The city of Al-Tira

The city of Al-Tira is located in the central district of Israel and is one of the settlements in the "Triangle" area near and along Highway 6 and the ‘separation’ fence that accommodates a large concentration of Arab-Israelis.

Administratively, the city belongs to the Sharon sub-district of the Central District of Israel. Al-Tira Municipality, which was declared a city in 1991, has a population of 27,100 residents right to 2020, the majority of whom are Sunni Muslim Arabs. Adv. Maamun Abd Elhai has been the city's mayor since 2008.

In 1945, the settlement had about 3,180 inhabitants and was one of the largest villages in the area.
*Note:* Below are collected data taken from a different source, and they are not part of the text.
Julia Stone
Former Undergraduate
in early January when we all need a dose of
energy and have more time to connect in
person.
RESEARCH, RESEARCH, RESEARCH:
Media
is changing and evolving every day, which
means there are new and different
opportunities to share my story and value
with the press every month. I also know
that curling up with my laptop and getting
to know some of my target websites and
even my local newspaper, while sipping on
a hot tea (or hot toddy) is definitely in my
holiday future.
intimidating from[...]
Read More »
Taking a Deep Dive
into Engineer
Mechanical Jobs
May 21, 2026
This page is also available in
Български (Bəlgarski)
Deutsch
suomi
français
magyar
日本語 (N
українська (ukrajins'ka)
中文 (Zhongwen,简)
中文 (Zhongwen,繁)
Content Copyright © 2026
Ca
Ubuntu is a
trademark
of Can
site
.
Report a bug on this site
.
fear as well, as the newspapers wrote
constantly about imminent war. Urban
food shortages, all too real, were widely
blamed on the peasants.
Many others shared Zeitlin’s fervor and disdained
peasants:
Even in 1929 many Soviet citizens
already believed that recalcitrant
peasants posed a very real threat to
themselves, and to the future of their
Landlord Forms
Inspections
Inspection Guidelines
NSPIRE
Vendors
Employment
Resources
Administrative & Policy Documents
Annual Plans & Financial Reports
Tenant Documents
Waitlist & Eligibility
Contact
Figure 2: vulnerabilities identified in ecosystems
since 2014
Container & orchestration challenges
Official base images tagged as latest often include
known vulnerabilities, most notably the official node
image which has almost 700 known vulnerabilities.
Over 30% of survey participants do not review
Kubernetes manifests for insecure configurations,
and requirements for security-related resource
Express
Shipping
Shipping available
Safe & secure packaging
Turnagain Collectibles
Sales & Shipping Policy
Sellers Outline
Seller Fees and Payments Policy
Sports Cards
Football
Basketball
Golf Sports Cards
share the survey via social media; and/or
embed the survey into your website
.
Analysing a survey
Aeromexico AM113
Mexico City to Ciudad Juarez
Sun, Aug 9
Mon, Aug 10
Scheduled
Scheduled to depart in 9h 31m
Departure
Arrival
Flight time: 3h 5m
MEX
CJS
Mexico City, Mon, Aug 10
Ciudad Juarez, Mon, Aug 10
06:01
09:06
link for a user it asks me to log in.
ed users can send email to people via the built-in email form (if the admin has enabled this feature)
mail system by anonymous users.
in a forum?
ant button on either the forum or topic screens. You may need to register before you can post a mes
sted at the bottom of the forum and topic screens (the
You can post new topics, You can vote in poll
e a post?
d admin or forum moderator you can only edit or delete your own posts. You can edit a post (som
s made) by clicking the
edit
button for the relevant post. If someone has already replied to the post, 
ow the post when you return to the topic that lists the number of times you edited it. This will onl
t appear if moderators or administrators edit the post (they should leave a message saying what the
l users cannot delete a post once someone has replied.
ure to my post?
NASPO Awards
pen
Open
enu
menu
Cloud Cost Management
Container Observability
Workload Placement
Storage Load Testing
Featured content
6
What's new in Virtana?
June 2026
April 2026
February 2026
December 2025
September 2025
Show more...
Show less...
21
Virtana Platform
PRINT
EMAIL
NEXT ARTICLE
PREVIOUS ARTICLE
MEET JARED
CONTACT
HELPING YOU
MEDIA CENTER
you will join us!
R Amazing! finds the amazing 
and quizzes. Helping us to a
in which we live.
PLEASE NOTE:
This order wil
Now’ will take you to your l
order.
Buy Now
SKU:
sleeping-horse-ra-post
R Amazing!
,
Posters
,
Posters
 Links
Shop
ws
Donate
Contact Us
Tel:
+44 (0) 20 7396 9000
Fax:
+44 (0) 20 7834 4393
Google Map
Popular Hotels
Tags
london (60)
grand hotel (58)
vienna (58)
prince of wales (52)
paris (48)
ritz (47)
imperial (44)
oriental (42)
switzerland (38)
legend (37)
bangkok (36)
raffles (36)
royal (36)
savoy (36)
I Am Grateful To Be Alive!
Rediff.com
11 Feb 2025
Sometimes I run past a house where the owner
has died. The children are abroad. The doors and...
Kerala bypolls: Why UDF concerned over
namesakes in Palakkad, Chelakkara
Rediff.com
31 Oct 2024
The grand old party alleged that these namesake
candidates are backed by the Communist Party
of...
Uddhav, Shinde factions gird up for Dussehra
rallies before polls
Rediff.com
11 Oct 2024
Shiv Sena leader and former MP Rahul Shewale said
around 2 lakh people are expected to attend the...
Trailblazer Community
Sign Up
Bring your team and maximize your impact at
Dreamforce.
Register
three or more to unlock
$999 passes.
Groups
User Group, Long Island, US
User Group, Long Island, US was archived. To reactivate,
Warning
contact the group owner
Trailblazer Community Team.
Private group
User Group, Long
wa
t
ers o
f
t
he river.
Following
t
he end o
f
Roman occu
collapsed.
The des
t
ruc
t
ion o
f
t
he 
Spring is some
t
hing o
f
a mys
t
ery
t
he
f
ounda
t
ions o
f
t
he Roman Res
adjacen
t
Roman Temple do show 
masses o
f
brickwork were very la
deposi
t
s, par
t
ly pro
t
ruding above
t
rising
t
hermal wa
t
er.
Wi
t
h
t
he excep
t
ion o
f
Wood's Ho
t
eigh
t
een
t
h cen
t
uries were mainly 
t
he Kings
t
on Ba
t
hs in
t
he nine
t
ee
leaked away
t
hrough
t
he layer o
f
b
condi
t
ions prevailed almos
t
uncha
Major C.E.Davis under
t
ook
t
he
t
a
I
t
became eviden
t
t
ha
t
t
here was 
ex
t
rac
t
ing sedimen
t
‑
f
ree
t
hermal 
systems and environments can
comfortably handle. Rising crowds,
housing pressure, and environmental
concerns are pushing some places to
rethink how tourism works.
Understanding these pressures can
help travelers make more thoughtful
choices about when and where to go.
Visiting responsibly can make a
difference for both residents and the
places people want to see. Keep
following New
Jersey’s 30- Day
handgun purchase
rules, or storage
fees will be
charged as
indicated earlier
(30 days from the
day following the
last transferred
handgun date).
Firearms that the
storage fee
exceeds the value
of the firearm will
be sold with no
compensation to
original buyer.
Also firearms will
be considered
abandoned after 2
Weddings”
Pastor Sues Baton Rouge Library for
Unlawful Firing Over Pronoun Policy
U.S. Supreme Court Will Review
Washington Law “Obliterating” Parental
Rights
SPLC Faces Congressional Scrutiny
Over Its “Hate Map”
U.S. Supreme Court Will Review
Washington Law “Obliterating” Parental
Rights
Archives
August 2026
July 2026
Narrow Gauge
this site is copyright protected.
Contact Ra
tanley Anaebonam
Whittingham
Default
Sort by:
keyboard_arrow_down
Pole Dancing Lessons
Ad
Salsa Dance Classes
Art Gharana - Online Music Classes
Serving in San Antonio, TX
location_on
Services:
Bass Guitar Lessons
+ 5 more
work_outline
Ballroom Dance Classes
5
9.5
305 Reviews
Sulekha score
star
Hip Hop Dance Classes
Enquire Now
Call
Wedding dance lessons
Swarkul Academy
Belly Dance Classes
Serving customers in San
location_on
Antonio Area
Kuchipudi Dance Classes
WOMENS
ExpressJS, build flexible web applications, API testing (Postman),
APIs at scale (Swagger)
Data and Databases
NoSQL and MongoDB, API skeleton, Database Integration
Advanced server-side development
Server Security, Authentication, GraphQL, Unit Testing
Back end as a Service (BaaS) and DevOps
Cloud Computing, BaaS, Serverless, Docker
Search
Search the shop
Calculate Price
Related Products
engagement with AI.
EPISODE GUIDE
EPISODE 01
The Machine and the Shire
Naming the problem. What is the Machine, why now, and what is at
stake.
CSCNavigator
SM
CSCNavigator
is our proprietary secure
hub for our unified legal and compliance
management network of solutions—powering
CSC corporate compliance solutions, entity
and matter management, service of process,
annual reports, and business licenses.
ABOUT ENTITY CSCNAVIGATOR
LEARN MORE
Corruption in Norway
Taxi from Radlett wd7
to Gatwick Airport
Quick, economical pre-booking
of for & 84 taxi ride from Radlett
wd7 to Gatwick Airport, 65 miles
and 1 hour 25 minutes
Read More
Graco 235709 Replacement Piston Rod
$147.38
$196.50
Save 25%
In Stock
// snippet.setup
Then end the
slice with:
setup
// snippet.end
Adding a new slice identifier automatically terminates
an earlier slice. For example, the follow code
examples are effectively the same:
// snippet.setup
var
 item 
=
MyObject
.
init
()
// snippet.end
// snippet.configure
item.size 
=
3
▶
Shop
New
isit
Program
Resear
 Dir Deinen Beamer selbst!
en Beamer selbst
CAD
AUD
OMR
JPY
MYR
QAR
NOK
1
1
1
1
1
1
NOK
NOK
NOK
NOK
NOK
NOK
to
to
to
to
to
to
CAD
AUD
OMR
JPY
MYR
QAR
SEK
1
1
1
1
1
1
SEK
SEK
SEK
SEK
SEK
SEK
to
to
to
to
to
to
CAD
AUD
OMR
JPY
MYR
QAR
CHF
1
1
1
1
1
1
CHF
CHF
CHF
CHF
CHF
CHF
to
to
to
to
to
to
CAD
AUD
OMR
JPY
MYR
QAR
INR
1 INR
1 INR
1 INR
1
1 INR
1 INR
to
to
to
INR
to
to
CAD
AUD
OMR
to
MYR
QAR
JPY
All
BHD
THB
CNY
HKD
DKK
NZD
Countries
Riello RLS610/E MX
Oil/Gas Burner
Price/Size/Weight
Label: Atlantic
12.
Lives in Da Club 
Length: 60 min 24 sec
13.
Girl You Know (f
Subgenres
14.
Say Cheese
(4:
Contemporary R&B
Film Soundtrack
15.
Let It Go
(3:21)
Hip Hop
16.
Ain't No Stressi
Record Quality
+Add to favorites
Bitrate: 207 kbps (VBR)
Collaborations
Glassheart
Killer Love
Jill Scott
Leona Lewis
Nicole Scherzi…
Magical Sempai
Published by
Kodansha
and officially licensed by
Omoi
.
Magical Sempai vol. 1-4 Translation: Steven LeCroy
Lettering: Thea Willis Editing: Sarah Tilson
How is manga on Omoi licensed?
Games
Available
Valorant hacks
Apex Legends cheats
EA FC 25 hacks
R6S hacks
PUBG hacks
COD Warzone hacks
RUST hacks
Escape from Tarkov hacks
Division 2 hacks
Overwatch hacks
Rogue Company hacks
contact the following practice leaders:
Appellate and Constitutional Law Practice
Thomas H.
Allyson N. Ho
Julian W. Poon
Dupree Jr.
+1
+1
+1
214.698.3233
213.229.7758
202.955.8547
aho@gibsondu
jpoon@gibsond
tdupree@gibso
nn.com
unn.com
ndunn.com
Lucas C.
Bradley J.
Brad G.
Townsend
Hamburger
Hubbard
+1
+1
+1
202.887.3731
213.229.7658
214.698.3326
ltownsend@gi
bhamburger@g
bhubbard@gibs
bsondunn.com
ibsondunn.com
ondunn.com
After 1948 and especially since the 1960s, the settlement grew and developed at a rapid pace, initially from the municipal status of a local council to the status of a city in 1991. At the same time, numerous commercial utilities and various services were developed.

Today, the city's population is about 27,000, with an annual growth rate of 2%. The city is ranked 4 out of 10, in the socio-economic ranking; it has jurisdiction over 11,900 dunams; and its population density is 2,156 persons per square kilometer.

Although most of the residents work outside the city, there is a lot of commercial activity throughout the week, and on Saturdays there is a popular market in the city to which many people come from all over the country.

Since 2001, Al-Tira is a twin city of city of Burg, Germany.

The authorities neighboring the city are:

  1. The Southern Sharon Regional Council from the southwest, south to northeast;
  2. The Lev Hasharon Regional Council from the southwest to the north;
  3. The city of Taibeh on its northeastern side;
  4. The Kochav Yair-Tzur Yigal Local Council on the east.

The city's current master plan was approved in 2017 and its goals are:

  1. Preparation of a comprehensive master plan for the city and the determination of a planning policy that will direct its development while creating solutions for the needs of the city and its residents, promoting well-being, and providing high-level services.
  2. Defining a suitable program for comprehensive planning for the city of approximately 38,000 residents in 2030, including determination of areas for the development of housing, commercial trade, and public areas.
  3. Expansion/completion of roads and a traffic system that integrates with the regional road and rail system, including a public transportation center and a train station.
  4. Defining valuable open spaces, including anchoring the importance of the agricultural areas surrounding the city.
  5. Providing a basis for the development of an infrastructure worthy of the city, including that for traffic, drainage, water, sewage, gas, and electricity.
  6. Determining a policy for detailed planning guidelines that will allow for the optimal implementation of the proposed plan.